The New Mexico Department of Military Affairs (DMA) is a cabinet-level agency which provides infrastructure and administrative support to the New Mexico National Guard. The two branches of the New Mexico National Guard, the New Mexico Army National Guard and the New Mexico Air National Guard, in addition to the New Mexico State Defense Force and the New Mexico Wing Civil Air Patrol fall under the command of the state Adjutant General, an appointee of the Governor of New Mexico, and fall under the command of the Governor of New Mexico.

==New Mexico Army National Guard==

The New Mexico Army National Guard has a dual federal and state mission. When in federal service, it acts as a reserve component of the United States Army. When activated by the state of New Mexico, the Army National Guard is tasked with emergency relief support during natural disasters such as floods, earthquakes and forest fires; search and rescue operations; support to civil defense authorities; maintenance of vital public services, and counterdrug operations.

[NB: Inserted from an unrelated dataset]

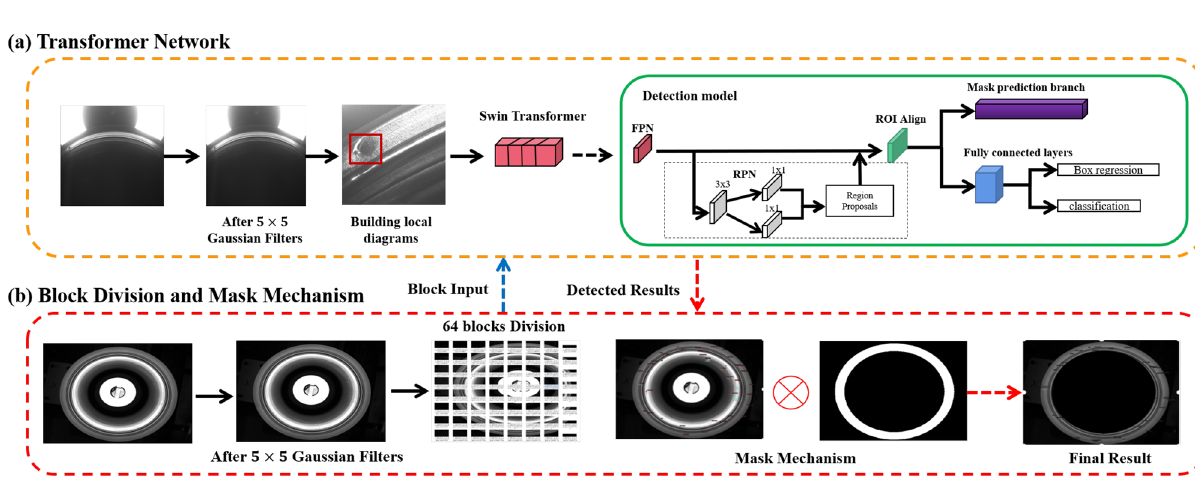
Figure 4. The local enlarged region of the cylinder liner, where the defect is located inside the red rectangle.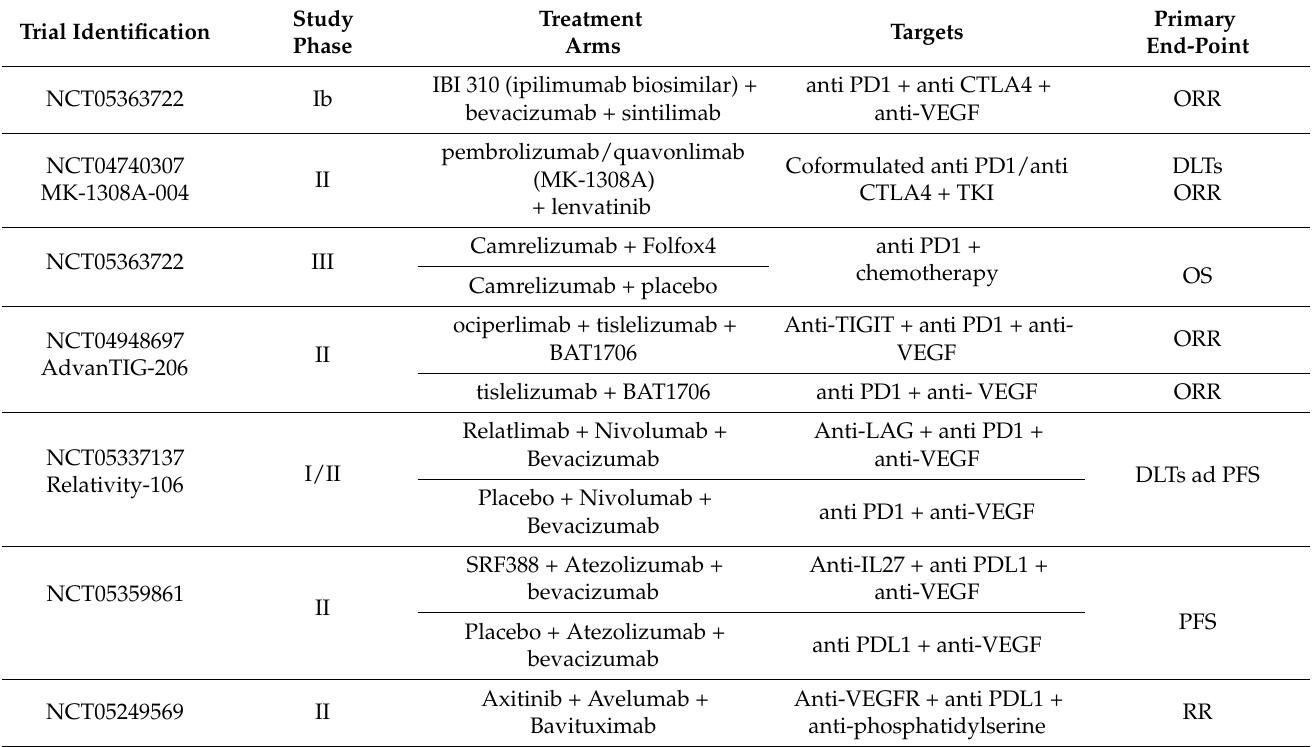
Table 3. Ongoing clinical trials of the triplet systemic strategy as first line for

==New Mexico Air National Guard==

The New Mexico Air National Guard has a dual federal and state mission. When in federal service, it acts as a reserve component of the United States Air Force. Like the New Mexico Army National Guard, when activated by the state of New Mexico, the New Mexico Air National Guard may be deployed to support emergency services operations. In addition, the Air National Guard has complete responsibility for the air defense of the United States. The New Mexico Air National Guard is headquartered at Kirtland Air Force Base.

==New Mexico State Defense Force==

The New Mexico State Defense Force is the state defense force of the state of New Mexico. The NMSDF is an all-volunteer, reserve military force which works in parallel to the state's National Guard. It is authorized by Title 32, Section 109, United States Code, NGB Reg. 10–4, Chapter 20, NMSA, 1978 Comp., the U.S. Constitution, and the New Mexico State Constitution.

==New Mexico Civil Air Patrol==

The New Mexico Wing Civil Air Patrol (CAP) is the highest echelon of Civil Air Patrol in the state of New Mexico. Its headquarters is located at Kirtland Air Force Base.